Otherwise excellent explanation, but I'll quibble with this one. I think it's true for some designs -- specifically, extremely aerodynamically efficient ones -- but I think "at least 1500" is too ambitious a target for most planes where you might have to make aerodynamic compromises in order to get the plane to perform its mission, e.g. hauling up cargo.

Accelerating to 1500 with RAPIERs means that either you're packing a ton of them, or that you're on a very flat trajectory. The latter is not good because you'll be spending much longer than you'd need in the upper atmosphere, and drag at 20-45k is still very much a factor.  So when my jets flame out I'd rather be going 1300 in a healthy climb than 1500 straight and level, whereas 1500 and climbing means I've overbuilt my plane.

So I would say, "in general the SSTO should reach 1200-1400 while the RAPIERs are still in jet mode."

In a bit more detail, here's the ascent profile I generally target -- individual planes may vary, especially in the first phase where I might need to build up some speed/TWR to get into a healthy climb/acceleration:

  1. After take-off, build up enough speed in a shallow climb that TWR starts going up and is high enough to keep you accelerating in a steep climb.
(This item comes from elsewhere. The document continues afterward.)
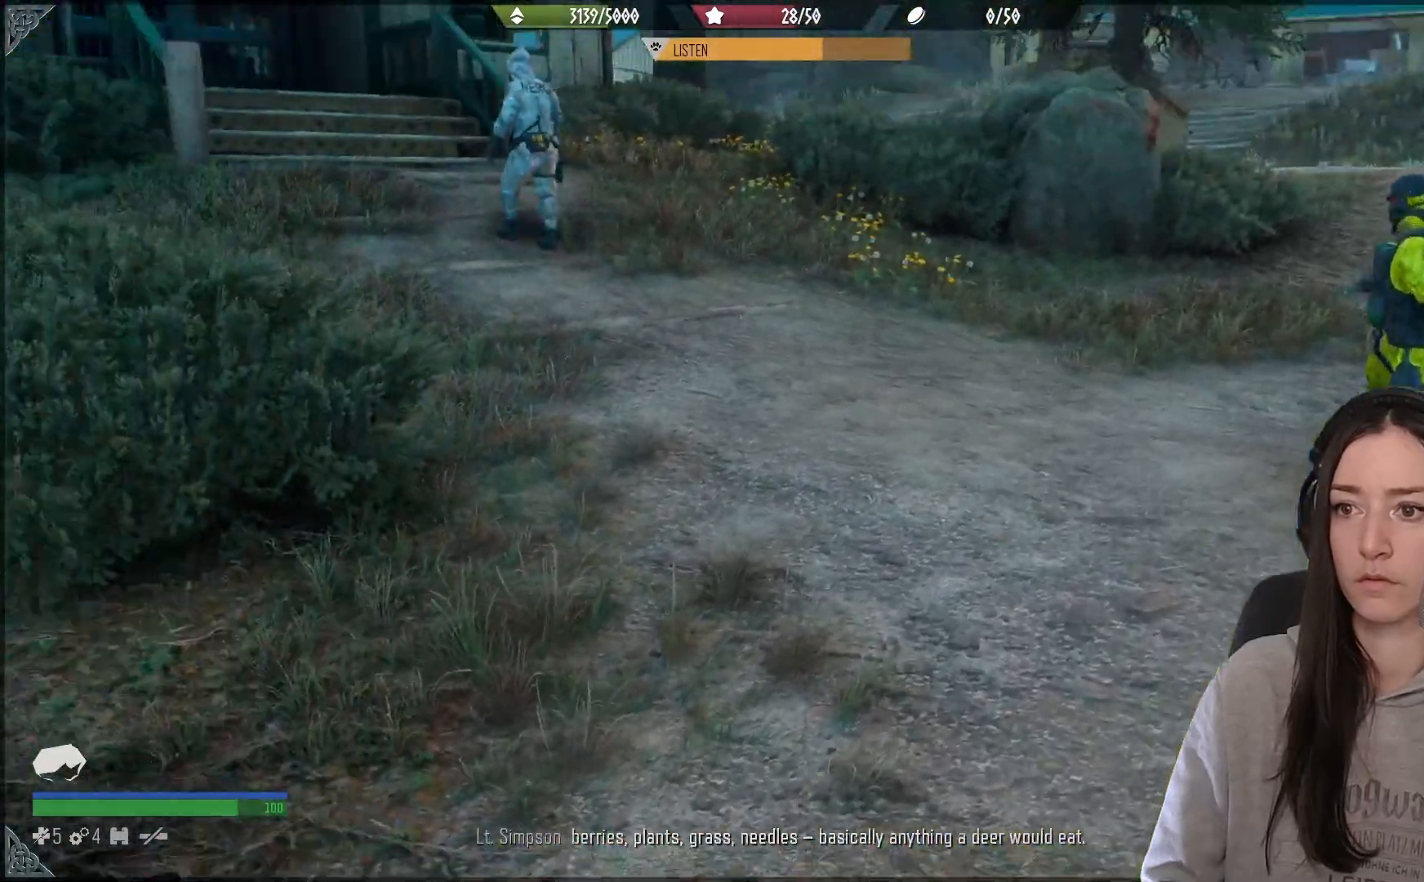
{"buttons": [], "left_stick": "center", "right_stick": "down", "events": [[83, "right_stick", "center"], [200, "right_stick", "down"]]}
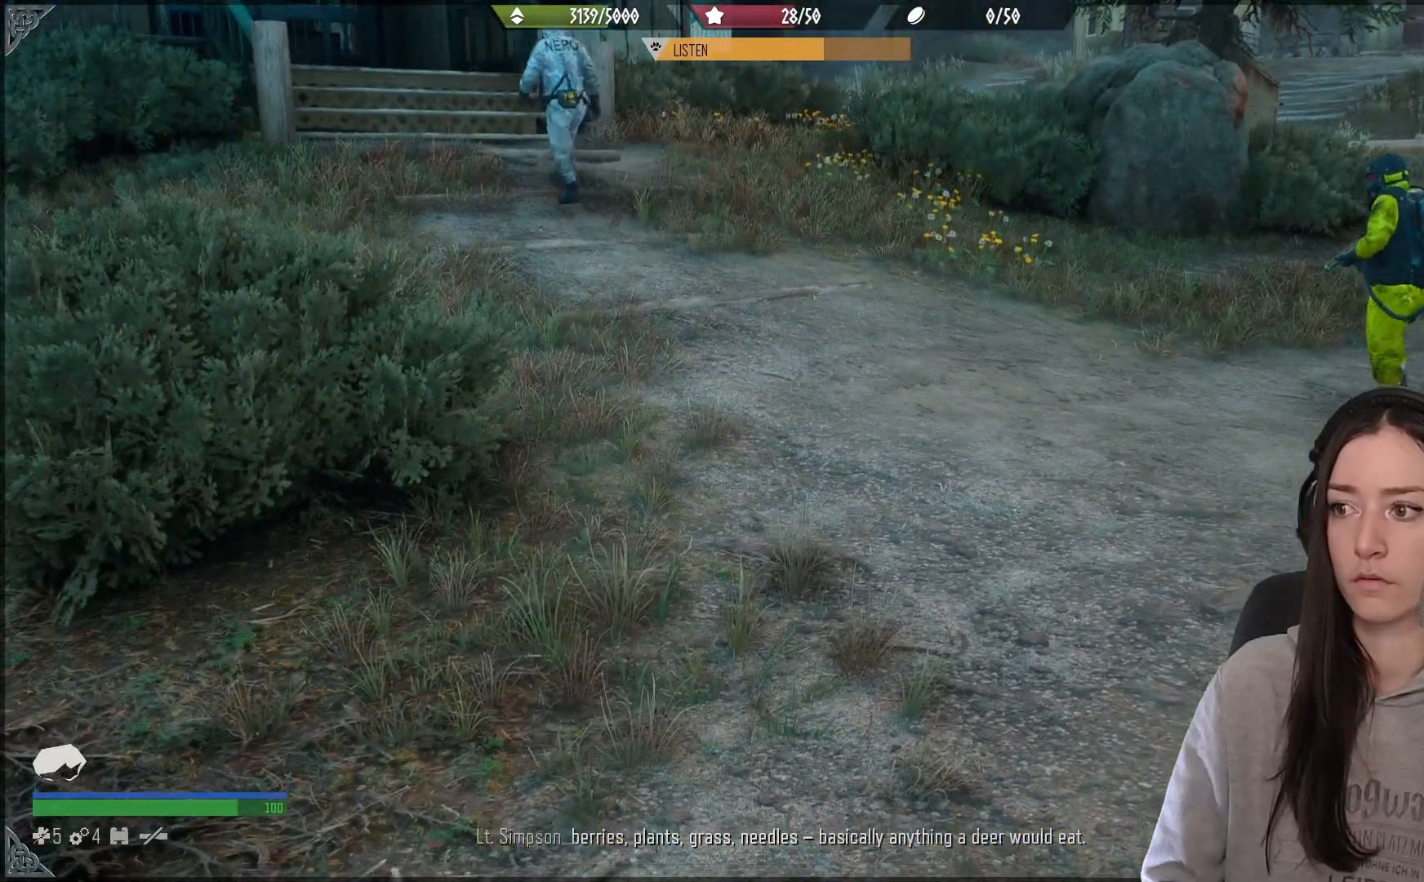
{"buttons": [], "left_stick": "center", "right_stick": "center", "events": [[67, "right_stick", "center"], [117, "right_stick", "down"], [167, "right_stick", "center"]]}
Then climb at 30-45 degrees. Target is 360-400 m/s at 5k.
  2. At 5k, nose down to 17-20 degrees. Minimal control input should be needed from here on out.
  3. At 10k, I should be going about 700 to 1000 m/s, still at 17-20 degrees pitch, with the attitude and vector perfectly aligned, or as close as, and should be accelerating rapidly. The nose will very gradually come down as I climb.
  4. At 25k or so, jets flame out. I should be going at 1200-1400 m/s, with Ap around 33-38k 1 minute or more ahead, vector maybe 5 degrees over the horizon.  
  5. Go surface prograde, switch to rockets on full power and burn until Ap hits my target (usually 75-80k).
  6. Follow surface prograde and coast to Ap, then circularise.

It's probably not perfect but I have experimented with shallower/faster profiles, and I do find this to be more efficient than they are. Targeting speeds over 1400 probably means I've overbuilt the plane (i.e., am burning fuel hauling up mass I don't need) or am going on too flat a trajectory (i.e., am burning fuel fighting atmospheric drag).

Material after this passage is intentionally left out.